Collected data entries:

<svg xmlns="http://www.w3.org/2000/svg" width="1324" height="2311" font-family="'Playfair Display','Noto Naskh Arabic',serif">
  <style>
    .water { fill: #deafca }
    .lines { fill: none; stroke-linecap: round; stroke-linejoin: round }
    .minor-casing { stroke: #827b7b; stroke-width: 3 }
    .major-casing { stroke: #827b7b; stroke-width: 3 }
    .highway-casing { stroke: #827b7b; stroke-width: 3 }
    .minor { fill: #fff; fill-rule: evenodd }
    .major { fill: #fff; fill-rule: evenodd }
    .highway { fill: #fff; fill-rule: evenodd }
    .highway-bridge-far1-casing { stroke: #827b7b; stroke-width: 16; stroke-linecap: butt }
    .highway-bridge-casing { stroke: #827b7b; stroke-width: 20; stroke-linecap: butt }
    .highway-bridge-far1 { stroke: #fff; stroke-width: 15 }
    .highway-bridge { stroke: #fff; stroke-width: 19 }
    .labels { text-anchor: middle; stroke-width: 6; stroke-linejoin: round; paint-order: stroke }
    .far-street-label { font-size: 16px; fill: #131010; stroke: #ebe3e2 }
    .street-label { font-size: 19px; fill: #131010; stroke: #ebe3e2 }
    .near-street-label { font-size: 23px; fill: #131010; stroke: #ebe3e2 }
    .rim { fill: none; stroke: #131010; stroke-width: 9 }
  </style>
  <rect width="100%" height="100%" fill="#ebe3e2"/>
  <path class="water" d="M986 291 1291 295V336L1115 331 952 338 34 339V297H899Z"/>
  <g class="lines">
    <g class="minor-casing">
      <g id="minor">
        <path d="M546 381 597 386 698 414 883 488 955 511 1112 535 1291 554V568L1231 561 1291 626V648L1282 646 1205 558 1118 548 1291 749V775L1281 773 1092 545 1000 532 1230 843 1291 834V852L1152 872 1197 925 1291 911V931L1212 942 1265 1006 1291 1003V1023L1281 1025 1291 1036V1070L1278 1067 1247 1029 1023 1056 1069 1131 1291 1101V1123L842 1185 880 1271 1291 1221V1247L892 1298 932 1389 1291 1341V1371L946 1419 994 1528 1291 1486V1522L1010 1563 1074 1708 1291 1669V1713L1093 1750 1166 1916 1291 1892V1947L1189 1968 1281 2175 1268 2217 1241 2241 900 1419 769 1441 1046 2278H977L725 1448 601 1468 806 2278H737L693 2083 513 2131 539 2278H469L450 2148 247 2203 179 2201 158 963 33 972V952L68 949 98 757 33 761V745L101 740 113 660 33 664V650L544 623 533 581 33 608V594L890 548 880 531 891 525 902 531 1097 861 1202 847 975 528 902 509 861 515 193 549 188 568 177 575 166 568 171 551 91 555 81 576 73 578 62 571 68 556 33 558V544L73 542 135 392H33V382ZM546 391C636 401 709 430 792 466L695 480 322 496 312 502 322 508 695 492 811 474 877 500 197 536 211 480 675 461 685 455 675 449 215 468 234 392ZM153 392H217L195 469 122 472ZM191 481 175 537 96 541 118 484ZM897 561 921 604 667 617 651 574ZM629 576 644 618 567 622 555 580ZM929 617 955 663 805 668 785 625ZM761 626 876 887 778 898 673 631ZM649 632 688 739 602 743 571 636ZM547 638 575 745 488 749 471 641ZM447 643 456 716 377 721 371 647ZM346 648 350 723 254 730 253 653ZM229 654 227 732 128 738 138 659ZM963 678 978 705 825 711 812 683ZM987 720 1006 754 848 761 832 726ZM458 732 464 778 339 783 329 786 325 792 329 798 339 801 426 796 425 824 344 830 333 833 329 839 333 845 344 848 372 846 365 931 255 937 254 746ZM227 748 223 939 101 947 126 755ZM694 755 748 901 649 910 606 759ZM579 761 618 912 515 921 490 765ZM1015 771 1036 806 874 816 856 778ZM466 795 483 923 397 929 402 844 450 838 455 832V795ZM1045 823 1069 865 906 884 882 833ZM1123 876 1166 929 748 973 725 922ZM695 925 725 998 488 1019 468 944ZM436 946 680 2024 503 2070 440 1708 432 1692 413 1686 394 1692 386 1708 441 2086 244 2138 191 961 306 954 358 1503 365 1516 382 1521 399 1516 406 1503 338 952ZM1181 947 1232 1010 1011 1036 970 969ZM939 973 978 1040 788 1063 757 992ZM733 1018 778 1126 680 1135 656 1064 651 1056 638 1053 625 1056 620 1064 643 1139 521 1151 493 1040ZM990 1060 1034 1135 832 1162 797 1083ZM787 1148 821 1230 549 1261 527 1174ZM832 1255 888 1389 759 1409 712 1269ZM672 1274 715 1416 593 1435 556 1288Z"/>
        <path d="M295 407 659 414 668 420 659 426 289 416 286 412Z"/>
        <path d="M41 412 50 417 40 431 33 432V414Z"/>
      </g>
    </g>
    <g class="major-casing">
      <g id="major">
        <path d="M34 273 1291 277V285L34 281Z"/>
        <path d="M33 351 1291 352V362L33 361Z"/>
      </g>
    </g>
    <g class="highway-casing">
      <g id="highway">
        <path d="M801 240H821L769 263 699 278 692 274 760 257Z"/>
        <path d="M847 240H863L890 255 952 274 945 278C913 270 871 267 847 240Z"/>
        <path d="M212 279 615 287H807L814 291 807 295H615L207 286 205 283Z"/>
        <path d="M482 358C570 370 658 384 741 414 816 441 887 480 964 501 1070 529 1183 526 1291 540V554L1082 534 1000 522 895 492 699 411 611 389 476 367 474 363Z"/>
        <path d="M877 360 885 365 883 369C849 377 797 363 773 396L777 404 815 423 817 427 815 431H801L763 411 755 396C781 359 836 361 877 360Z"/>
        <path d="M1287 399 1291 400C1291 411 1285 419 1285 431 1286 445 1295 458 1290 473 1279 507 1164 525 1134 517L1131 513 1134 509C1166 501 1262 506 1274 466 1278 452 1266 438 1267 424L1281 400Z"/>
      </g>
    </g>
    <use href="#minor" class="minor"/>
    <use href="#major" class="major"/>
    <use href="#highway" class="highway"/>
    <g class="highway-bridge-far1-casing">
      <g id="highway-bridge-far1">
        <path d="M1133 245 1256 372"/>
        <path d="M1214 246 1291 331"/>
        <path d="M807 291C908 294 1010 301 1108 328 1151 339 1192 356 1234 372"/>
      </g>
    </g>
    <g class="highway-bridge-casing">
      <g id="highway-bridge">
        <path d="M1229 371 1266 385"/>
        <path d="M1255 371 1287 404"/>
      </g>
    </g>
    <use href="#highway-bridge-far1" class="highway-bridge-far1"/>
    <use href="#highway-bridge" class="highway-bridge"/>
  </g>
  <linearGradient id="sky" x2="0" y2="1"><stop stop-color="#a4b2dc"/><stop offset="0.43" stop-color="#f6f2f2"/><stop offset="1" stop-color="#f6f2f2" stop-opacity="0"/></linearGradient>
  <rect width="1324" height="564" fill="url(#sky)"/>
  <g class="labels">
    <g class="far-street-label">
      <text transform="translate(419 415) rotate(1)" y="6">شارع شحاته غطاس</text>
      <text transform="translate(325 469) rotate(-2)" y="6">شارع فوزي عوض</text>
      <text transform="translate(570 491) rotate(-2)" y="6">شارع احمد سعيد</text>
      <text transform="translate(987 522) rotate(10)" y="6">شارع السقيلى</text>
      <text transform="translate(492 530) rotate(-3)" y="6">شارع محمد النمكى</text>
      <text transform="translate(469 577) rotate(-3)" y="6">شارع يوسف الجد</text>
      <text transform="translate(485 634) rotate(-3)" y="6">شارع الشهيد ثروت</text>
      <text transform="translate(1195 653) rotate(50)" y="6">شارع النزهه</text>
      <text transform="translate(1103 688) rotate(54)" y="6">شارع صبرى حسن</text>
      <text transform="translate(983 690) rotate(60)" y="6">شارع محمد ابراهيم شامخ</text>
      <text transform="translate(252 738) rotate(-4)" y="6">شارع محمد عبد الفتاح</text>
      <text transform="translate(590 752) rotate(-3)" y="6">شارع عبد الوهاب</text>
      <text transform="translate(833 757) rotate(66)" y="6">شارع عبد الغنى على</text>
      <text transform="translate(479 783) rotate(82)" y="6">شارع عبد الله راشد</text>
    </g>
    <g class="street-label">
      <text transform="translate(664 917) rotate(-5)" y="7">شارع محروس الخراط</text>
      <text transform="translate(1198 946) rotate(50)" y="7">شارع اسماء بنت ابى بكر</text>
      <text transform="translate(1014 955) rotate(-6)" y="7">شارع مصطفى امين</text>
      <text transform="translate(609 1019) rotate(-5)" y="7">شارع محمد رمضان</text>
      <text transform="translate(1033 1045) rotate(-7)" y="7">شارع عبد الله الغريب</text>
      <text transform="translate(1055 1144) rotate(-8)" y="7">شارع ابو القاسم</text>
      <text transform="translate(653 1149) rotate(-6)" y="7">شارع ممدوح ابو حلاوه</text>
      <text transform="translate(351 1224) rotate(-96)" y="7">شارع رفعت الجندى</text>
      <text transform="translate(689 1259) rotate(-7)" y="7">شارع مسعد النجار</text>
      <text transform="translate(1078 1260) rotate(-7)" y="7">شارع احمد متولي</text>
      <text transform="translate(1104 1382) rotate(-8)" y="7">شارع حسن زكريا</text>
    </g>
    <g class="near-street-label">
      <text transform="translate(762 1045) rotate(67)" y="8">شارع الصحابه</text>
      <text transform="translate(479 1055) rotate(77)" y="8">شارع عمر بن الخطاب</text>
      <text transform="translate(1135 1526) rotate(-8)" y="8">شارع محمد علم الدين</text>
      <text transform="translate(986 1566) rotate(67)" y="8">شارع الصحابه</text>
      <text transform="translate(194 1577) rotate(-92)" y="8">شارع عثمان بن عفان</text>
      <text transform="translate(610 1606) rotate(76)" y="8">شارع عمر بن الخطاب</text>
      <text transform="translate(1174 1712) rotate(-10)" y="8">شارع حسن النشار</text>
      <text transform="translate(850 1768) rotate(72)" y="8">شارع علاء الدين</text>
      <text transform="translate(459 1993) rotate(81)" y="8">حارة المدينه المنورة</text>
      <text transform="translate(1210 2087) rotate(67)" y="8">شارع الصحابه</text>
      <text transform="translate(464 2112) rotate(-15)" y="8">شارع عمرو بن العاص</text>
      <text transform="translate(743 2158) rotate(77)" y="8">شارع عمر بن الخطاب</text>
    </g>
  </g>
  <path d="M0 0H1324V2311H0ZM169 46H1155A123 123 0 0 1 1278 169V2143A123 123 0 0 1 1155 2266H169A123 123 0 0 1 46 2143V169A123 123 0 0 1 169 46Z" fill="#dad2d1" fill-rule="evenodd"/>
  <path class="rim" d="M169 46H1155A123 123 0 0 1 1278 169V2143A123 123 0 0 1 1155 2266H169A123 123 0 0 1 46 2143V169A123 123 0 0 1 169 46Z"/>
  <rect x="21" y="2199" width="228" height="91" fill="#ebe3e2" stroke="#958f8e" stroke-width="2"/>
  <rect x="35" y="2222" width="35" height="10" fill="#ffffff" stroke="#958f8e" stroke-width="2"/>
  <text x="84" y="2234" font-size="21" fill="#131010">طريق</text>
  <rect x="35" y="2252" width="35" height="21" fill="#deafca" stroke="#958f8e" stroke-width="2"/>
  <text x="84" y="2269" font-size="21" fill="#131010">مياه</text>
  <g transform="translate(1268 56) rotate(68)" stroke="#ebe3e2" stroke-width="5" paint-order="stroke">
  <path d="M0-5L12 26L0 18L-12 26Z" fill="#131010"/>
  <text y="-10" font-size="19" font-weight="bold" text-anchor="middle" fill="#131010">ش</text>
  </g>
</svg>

• [What to work on] Your answer must be every line from the entries that contains the string "lines", copied as it stands.

• [Result for this exercise]
    .lines { fill: none; stroke-linecap: round; stroke-linejoin: round }
  <g class="lines">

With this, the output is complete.